Exercise instructions: Return the lines of the data below starting at the one holding "left front paw: (748, 509)" and ending at the one holding "right shoulder: (2003, 1013)", word for word, leaving every picture out.
####################
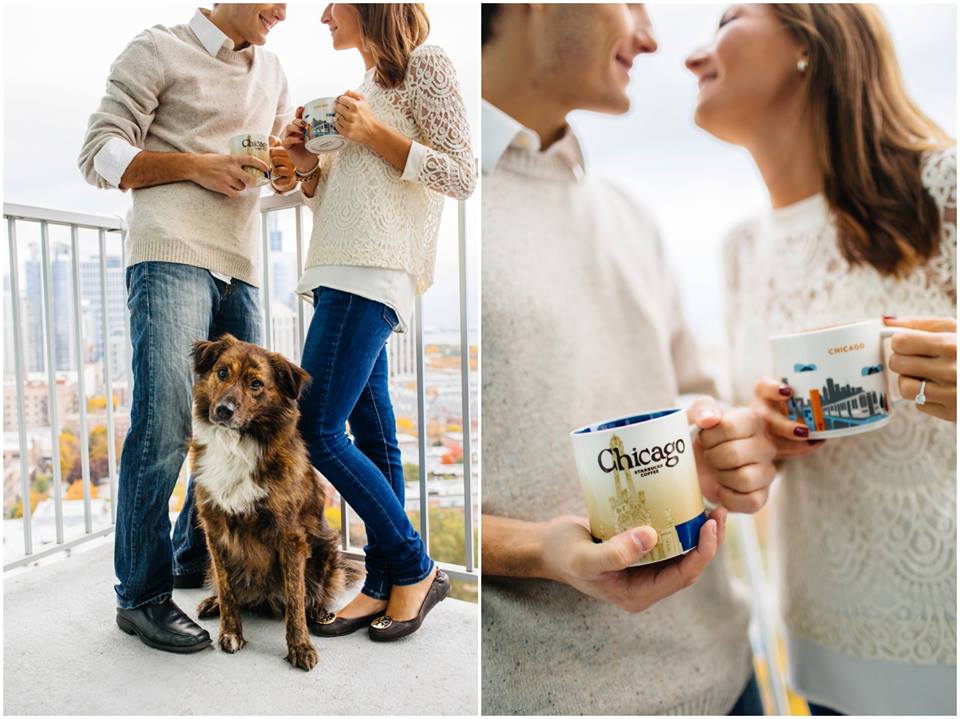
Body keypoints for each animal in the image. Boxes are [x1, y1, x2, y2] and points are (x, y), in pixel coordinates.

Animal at [188, 334, 356, 672]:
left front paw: (300, 646)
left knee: (314, 592)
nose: (223, 410)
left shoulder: (289, 534)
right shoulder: (214, 526)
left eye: (256, 384)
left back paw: (318, 612)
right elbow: (227, 588)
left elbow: (295, 597)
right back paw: (213, 602)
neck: (238, 444)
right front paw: (230, 631)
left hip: (325, 549)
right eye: (222, 373)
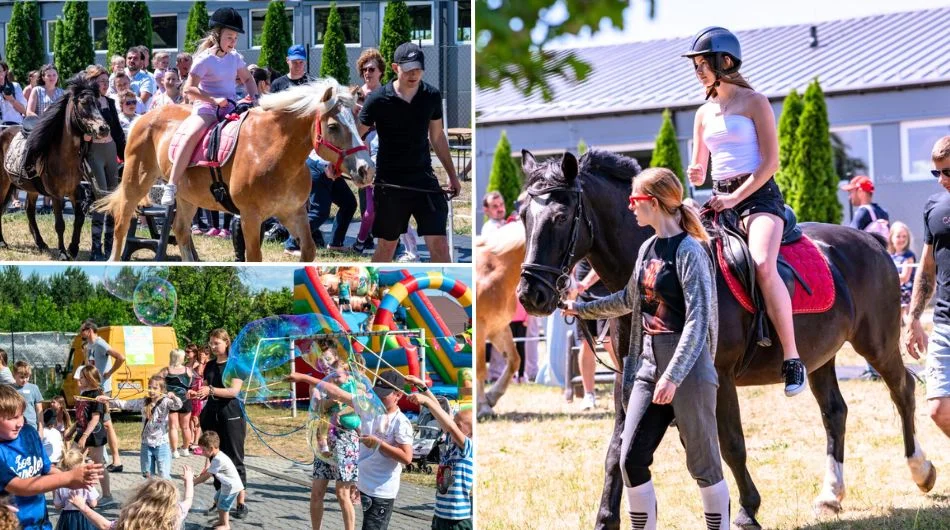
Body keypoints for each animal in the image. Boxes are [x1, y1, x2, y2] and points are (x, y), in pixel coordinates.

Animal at [95, 78, 374, 260]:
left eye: (356, 119)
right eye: (333, 126)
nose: (366, 169)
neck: (274, 152)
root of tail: (143, 118)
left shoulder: (292, 213)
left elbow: (307, 250)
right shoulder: (250, 216)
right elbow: (253, 256)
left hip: (187, 198)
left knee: (181, 231)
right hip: (135, 181)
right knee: (121, 224)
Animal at [476, 220, 528, 416]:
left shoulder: (498, 328)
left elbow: (514, 360)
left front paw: (491, 397)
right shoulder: (480, 329)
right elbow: (480, 368)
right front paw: (483, 407)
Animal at [512, 148, 936, 528]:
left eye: (561, 216)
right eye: (524, 217)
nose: (531, 295)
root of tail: (872, 243)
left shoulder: (719, 376)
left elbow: (730, 444)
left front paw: (748, 509)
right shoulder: (628, 380)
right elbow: (619, 450)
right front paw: (605, 519)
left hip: (877, 343)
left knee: (902, 389)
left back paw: (921, 470)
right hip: (820, 357)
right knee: (835, 412)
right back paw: (831, 495)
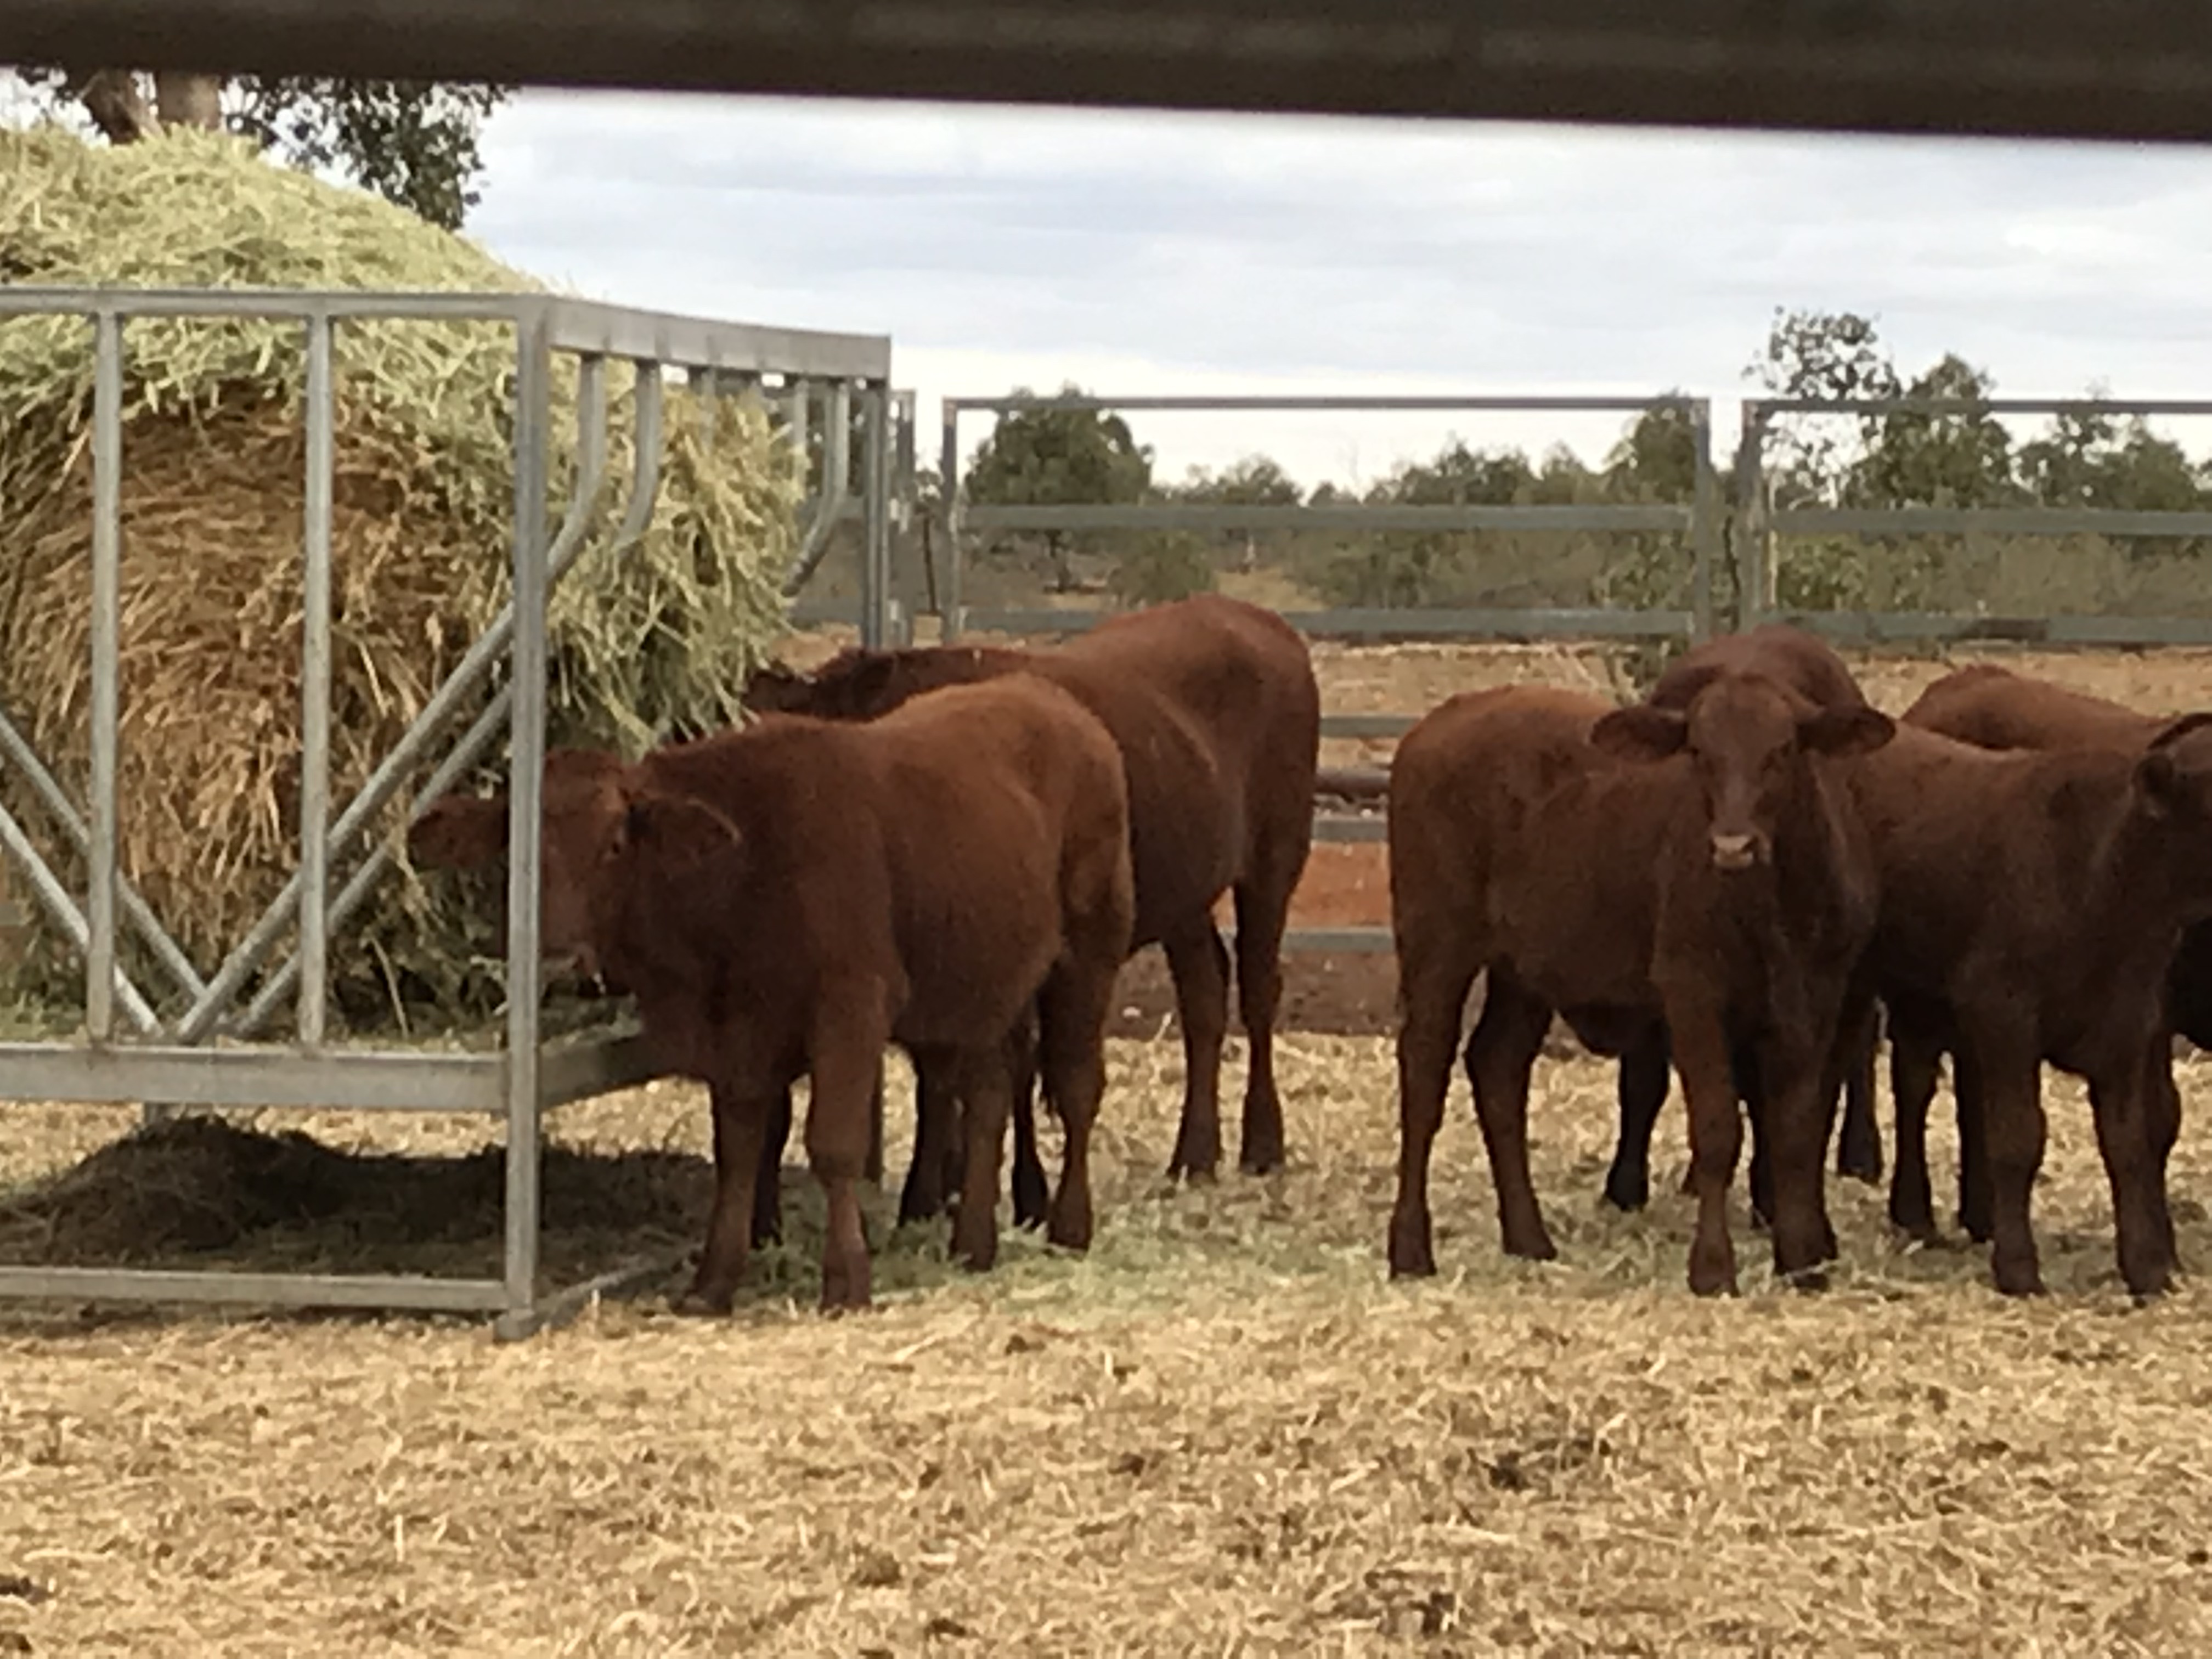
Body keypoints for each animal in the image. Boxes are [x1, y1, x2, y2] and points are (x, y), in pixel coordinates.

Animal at [411, 672, 1141, 1309]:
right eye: (516, 849)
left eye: (617, 842)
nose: (561, 960)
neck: (743, 870)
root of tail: (1051, 698)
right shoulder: (739, 1034)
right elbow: (739, 1151)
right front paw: (713, 1281)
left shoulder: (850, 1005)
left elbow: (833, 1144)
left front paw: (846, 1280)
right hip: (986, 990)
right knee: (990, 1095)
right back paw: (974, 1243)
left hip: (1089, 953)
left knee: (1077, 1086)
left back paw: (1070, 1226)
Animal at [752, 597, 1318, 1212]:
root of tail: (1258, 619)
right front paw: (951, 1181)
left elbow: (1003, 1065)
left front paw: (1013, 1188)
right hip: (1186, 896)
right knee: (1205, 999)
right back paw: (1195, 1154)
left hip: (1275, 859)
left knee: (1259, 990)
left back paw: (1262, 1143)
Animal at [1389, 676, 1893, 1300]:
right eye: (1699, 752)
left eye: (1782, 751)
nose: (1733, 846)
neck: (1775, 911)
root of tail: (1440, 723)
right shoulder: (1693, 993)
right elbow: (1718, 1129)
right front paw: (1712, 1268)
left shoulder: (1817, 1000)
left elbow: (1799, 1128)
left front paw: (1801, 1263)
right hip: (1437, 943)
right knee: (1424, 1074)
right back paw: (1411, 1249)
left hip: (1524, 969)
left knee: (1498, 1068)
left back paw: (1529, 1238)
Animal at [1840, 721, 2212, 1309]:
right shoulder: (2003, 1013)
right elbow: (2017, 1138)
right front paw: (2018, 1269)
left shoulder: (2130, 1025)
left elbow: (2131, 1142)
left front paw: (2147, 1269)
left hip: (1920, 996)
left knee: (1914, 1082)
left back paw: (1920, 1215)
####################
Solution to this problem:
left front paw: (748, 509)
right shoulder: (628, 380)
right elbow: (619, 450)
right front paw: (605, 519)
left hip: (877, 343)
left knee: (902, 389)
left back paw: (921, 470)
right hip: (820, 357)
right knee: (835, 412)
right back paw: (831, 495)
Body keypoints for each animal in the image. Boxes are [x1, y1, x2, y2] and points are (x, y), in pixel coordinates.

Animal at [411, 672, 1141, 1309]:
right eye: (516, 849)
left eye: (617, 842)
nose: (561, 960)
neck: (743, 870)
root of tail: (1051, 698)
right shoulder: (739, 1034)
right elbow: (739, 1151)
right front paw: (713, 1281)
left shoulder: (850, 1005)
left elbow: (833, 1144)
left front paw: (846, 1280)
right hip: (986, 990)
right knee: (990, 1095)
right back paw: (974, 1243)
left hip: (1089, 953)
left knee: (1077, 1086)
left back paw: (1070, 1226)
Animal at [752, 597, 1318, 1212]:
root of tail: (1258, 619)
right front paw: (951, 1181)
left elbow: (1003, 1065)
left front paw: (1013, 1188)
right hip: (1186, 896)
right knee: (1205, 999)
right back paw: (1195, 1154)
left hip: (1275, 859)
left knee: (1259, 990)
left back paw: (1262, 1143)
Animal at [1389, 676, 1893, 1300]:
right eye: (1699, 752)
left eye: (1782, 751)
nose: (1733, 846)
neck: (1775, 911)
root of tail: (1440, 723)
right shoulder: (1693, 993)
right elbow: (1718, 1129)
right front paw: (1712, 1268)
left shoulder: (1817, 1000)
left elbow: (1799, 1128)
left front paw: (1801, 1263)
right hip: (1437, 943)
right knee: (1424, 1074)
right back paw: (1411, 1249)
left hip: (1524, 969)
left knee: (1498, 1068)
left back paw: (1529, 1238)
Animal at [1840, 721, 2212, 1309]:
right shoulder: (2003, 1013)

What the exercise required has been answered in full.